New role, unfamiliar Bastardo

Phillies reliever Antonio Bastardo (center) knows that his day is over as manager Charlie Manuel heads to the mound.
Phillies reliever Antonio Bastardo (center) knows that his day is over as manager Charlie Manuel heads to the mound. (DAVID SWANSON / Staff Photographer)
Posted: July 24, 2011

Antonio Bastardo looked lost. This wasn't the ninth inning. This wasn't the mound where he had left his 0.99 ERA, pinpoint fastball, and filthy slider.

He was wearing No. 58, but this wasn't the same Antonio Bastardo who had been automatic - saving five games, allowing one run in 91/3 innings, giving up zero hits in eight of nine appearances, and striking out 11 while Ryan Madson was on the disabled list. That Bastardo had convinced everyone there would be a closer controversy when Madson returned to claim his ninth inning.

This was the eighth inning, and Bastardo stared down the San Diego Padres' No. 8 hitter, the .194-hitting Rob Johnson, with the bases loaded, two outs. He had allowed two singles and issued a two-out walk to bring up Johnson. The poised lefthander had surrendered three hits in all of June and July - before Saturday's eighth inning.

"Some days you walk out there and . . . he's pitched us good," Phillies manager Charlie Manuel said. "But, I think, that's baseball and that's going to happen some. That doesn't bother me."

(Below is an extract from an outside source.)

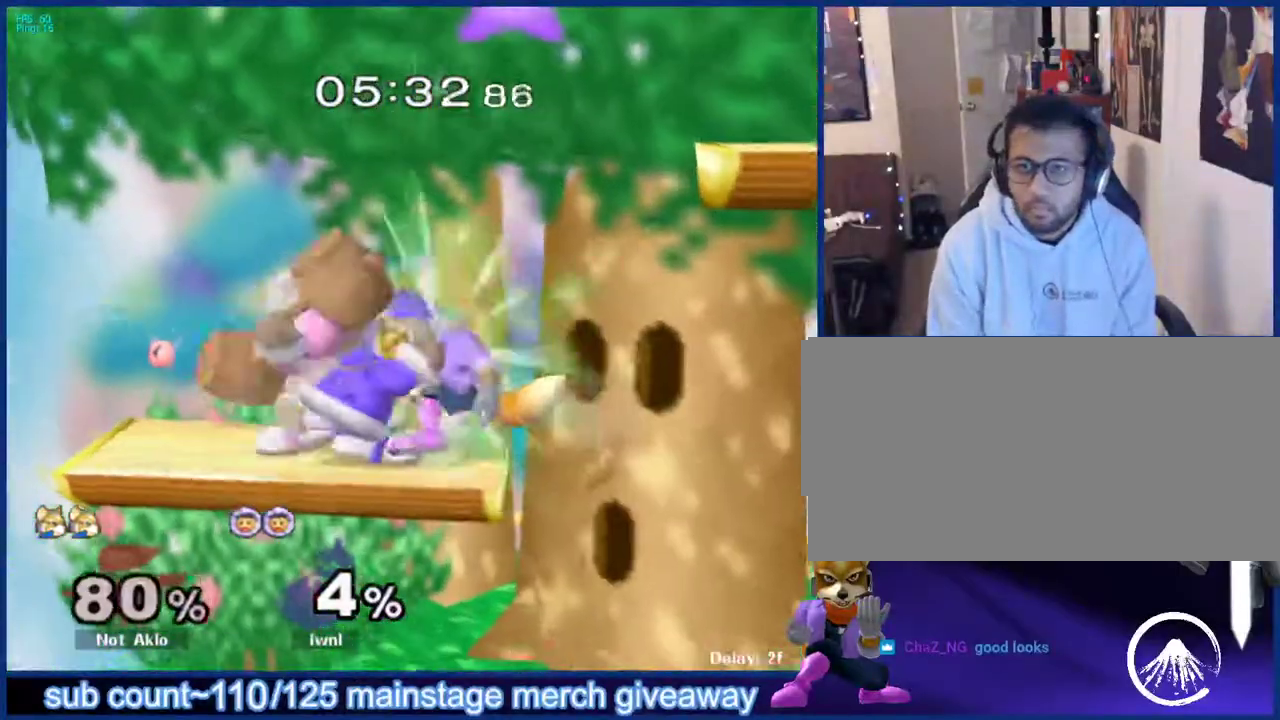
{"buttons": [], "left_stick": "left", "right_stick": "center", "events": [[17, "X", "up"], [33, "left_stick", "up-left"], [83, "B", "down"], [100, "Z", "down"], [117, "B", "up"], [117, "Z", "up"], [117, "left_stick", "down-right"], [150, "A", "down"], [200, "A", "up"], [200, "X", "down"], [217, "A", "down"], [217, "X", "up"], [217, "left_stick", "up-left"], [250, "A", "up"], [250, "B", "down"], [300, "B", "up"], [317, "A", "down"], [333, "left_stick", "down-left"], [383, "left_stick", "up-left"], [400, "A", "up"], [417, "B", "down"], [433, "left_stick", "right"], [483, "B", "up"], [500, "left_stick", "left"]]}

During Johnson's at-bat, a ball in the dirt squeaked away, nearly scoring Ryan Ludwick from third. The next pitch got away again, and this time Ludwick scored. Bastardo walked Johnson on four pitches to reload the bases, with the Phillies' lead cut to three runs, 8-5.

Manuel had seen enough of this Bastardo, and decided to place his trust with the go-ahead run coming to the plate in the hands of David Herndon, a pitcher who had given up four runs in his last four appearances. He walked in another run (charged to Bastardo), then got the final out.

The 25-year-old Bastardo declined to comment after the game.

"Antonio's been lights-out for us all year," Herndon said. "Eventually, you're going to run into that day where everything just doesn't fall into place. I think he had a little bit of trouble, feeling around just a little bit."

Michael Stutes, 24, had been good, but not invincible like Bastardo, entering Saturday. He, too, struggled after he cleaned up Kyle Kendrick's mess in the sixth, keeping a 3-3 tie.

In the seventh Stutes left a fastball too high and Logan Forsythe hit a leadoff triple. He recovered to get the next two outs before he let another pitch get too high and Cameron Maybin hit an RBI single, giving the Padres a 4-3 lead.

The Phillies eventually won, 8-6, despite the two relievers, and in large part because of an offensive explosion. Manuel wasn't surprised by the two youngsters' struggles.

"Yeah, I mean, that was coming," Manuel said. "As the season goes on, too, it's very important that we keep them well-rested. . . . When you get down through September, there [have] been a lot of inexperienced players who have gotten tired, had a tough finish."

Granted, Stutes is well below his 761/3-inning total in 2010 and more than 145 in 2009. But Bastardo pitched just 39 innings in 2010, after 78 innings in 2009. He has pitched 37 innings this season.

In the ninth inning - his inning - Madson restored order, mowing down the middle of the Padres order for his 17th save. Had the shift back to the setup role affected the Bastardo we have come to know?

"[It will] if you let it," Herndon said. "I think if you let it get in your head, it might bother you. And you might think about it a little bit. . . . But at the end of the day, you just have to go out there and get people out."